Textauszug
********************

Fairplay 130 – Rezension: Architects of the West Kingdom

Ab in den Kerker mit den Workern

Architects of the West Kingdom

ARCHITECTS OF THE WEST KINGDOM hat einige sehr schöne Ideen: So darf, wer moralisch zu verkommen ist, nicht mehr an der Kathedrale herumbauen. Das kann Einbuße vieler Siegpunkte bedeuten. Andererseits gilt in diesem Spiel wie im echten Leben: Ist der Ruf erst ruiniert… Steuern zahlt man dann nämlich auch nicht mehr und kann sich vielleicht mehr Ressourcen und Lehrlinge leisten als der gesetzestreue Spießbürger. Dieser ist zwar hoch angesehen, darf sich seinerseits aber nicht mehr auf dem Schwarzmarkt sehen lassen. Siegpunkte sammeln die geschätzten Bürgerinnen und Bürger aber weiterhin ein und werkeln auch am Gotteshaus herum.

Natürlich finden vieler dieser Entscheidungen einfach auf einer Leiste statt und wären in anderen Arbeiter-Einsetz-Spielen vielleicht weniger gut erklärte Verzahnungen, wie sie von Vielspielern oft gelobt werden, doch die verständlichen Begründungen bei ARCHITECTS OF THE WEST KINGDOM finde ich viel interessanter.

Das geht alles nämlich noch weiter. Wer zu viele Arbeiter im Kerker hat, gilt als nicht mehr ganz so tugendhaft und muss sich womöglich auch noch verschulden. Vogelfreie stehlen der Gemeinde gar die gesamten Steuereinnahmen. Aber, wie nicht anders zu erwarten, sollte man das nicht allzu häufig machen, sonst stürzt man auf der Tugendleiste zu tief ab. Oder ist das gar nicht so entscheidend? Das letzte Mal, dass mir in einem Euro Game so viele moralisch aufgeladene Entscheidungen untergekommen sind, war bei EUPHORIA: BUILD A BETTER DYSTOPIA, und das ist schon lange her.

„Wir spielen begeistert los, tricksen hier, stehlen da, nehmen andere Arbeiter fest und haben Spaß bis …“

Ähnlich wie bei RAIDERS OF THE NORTH SEA, dem bekanntesten Spiel von Autor Shem Phillips, gibt es bei diesem Worker-Placement-Spiel einen interessanten Twist beim Einsetzen der Arbeiter. Das geht schon damit los, dass jeder Spieler von Anfang an zwanzig Arbeiter zur Verfügung hat. Da man auch immer nur einen pro Zug einsetzt, reichen diese eine Weile lang aus. Sie werden also an den verschiedenen Stationen eingesetzt und blockieren diese übrigens nicht. Je mehr man jeweils im Einsatz hat, desto mehr Ressourcen bekommt man oder kann zwischen immer besser werdenden Optionen auswählen. Das macht Spaß, insbesondere wenn man mal acht oder neun Holz oder Steine auf einen Schlag einsammelt. Das fühlt sich für mich so befriedigend an wie die gelegentliche Ressourcenflut bei AGRICOLA und LE HAVRE.

********************

Aufgaben
1) Entnimm der Rezension wörtlich den Abschnitt, der mit den Worten „Ähnlich wie bei“ beginnt und mit „und LE HAVRE.“ endet.
2) Welche Spiele nennt die Rezension außer Architects of the West Kingdom? Zähle sie alle auf.
3) Erkläre anhand der Rezension, warum die zwanzig Arbeiter zu Spielbeginn eine Weile lang ausreichen.

Bereitgestelltes Material
********************

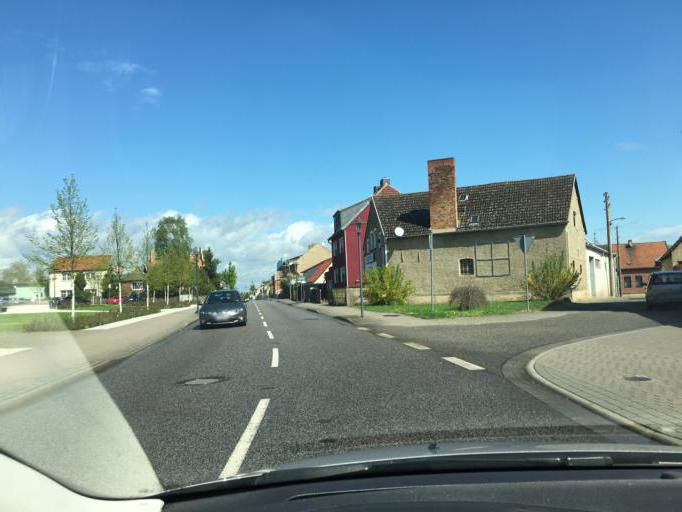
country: DE
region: Saxony-Anhalt
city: Haldensleben I
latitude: 52.2665
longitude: 11.4214
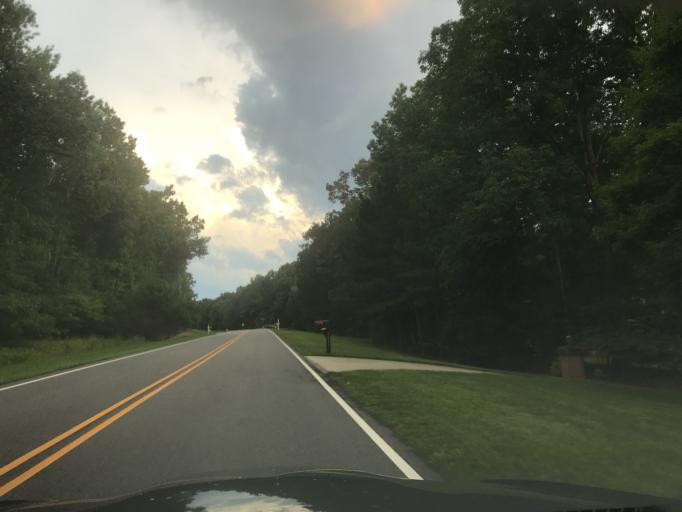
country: US
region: North Carolina
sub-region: Wake County
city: Wake Forest
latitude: 35.9488
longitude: -78.6103
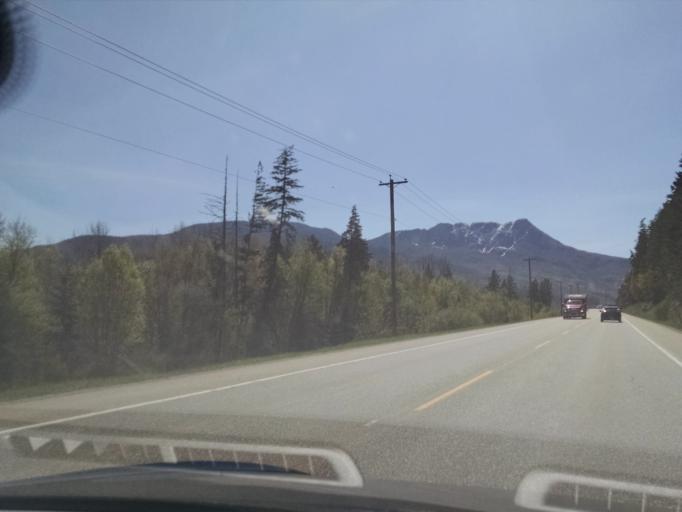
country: CA
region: British Columbia
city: Salmon Arm
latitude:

********************

Lösungen
1)
Ähnlich wie bei RAIDERS OF THE NORTH SEA, dem bekanntesten Spiel von Autor Shem Phillips, gibt es bei diesem Worker-Placement-Spiel einen interessanten Twist beim Einsetzen der Arbeiter. Das geht schon damit los, dass jeder Spieler von Anfang an zwanzig Arbeiter zur Verfügung hat. Da man auch immer nur einen pro Zug einsetzt, reichen diese eine Weile lang aus. Sie werden also an den verschiedenen Stationen eingesetzt und blockieren diese übrigens nicht. Je mehr man jeweils im Einsatz hat, desto mehr Ressourcen bekommt man oder kann zwischen immer besser werdenden Optionen auswählen. Das macht Spaß, insbesondere wenn man mal acht oder neun Holz oder Steine auf einen Schlag einsammelt. Das fühlt sich für mich so befriedigend an wie die gelegentliche Ressourcenflut bei AGRICOLA und LE HAVRE.

2) EUPHORIA: BUILD A BETTER DYSTOPIA, RAIDERS OF THE NORTH SEA, AGRICOLA, LE HAVRE

3) Man setzt pro Zug immer nur einen Arbeiter ein.